MATERIAL TO PROCESS:
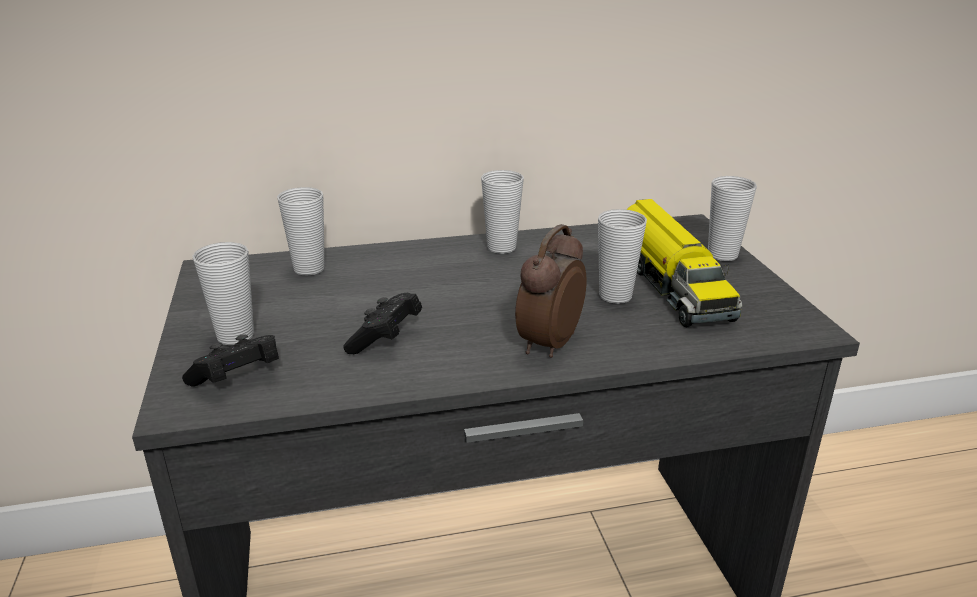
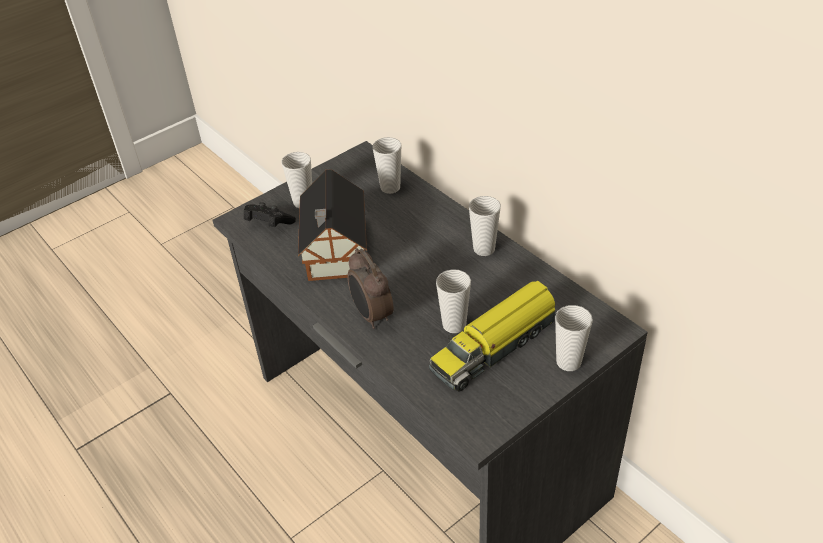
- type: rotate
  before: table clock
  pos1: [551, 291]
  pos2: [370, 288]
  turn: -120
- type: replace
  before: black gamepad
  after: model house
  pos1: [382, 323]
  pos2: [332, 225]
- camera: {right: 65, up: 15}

THE PROBLEM: From the line with "pos2: [370, 288]" to the final line of the listing, write out each line unchanged. Add nothing.

WRITTEN RESPONSE:
  pos2: [370, 288]
  turn: -120
- type: replace
  before: black gamepad
  after: model house
  pos1: [382, 323]
  pos2: [332, 225]
- camera: {right: 65, up: 15}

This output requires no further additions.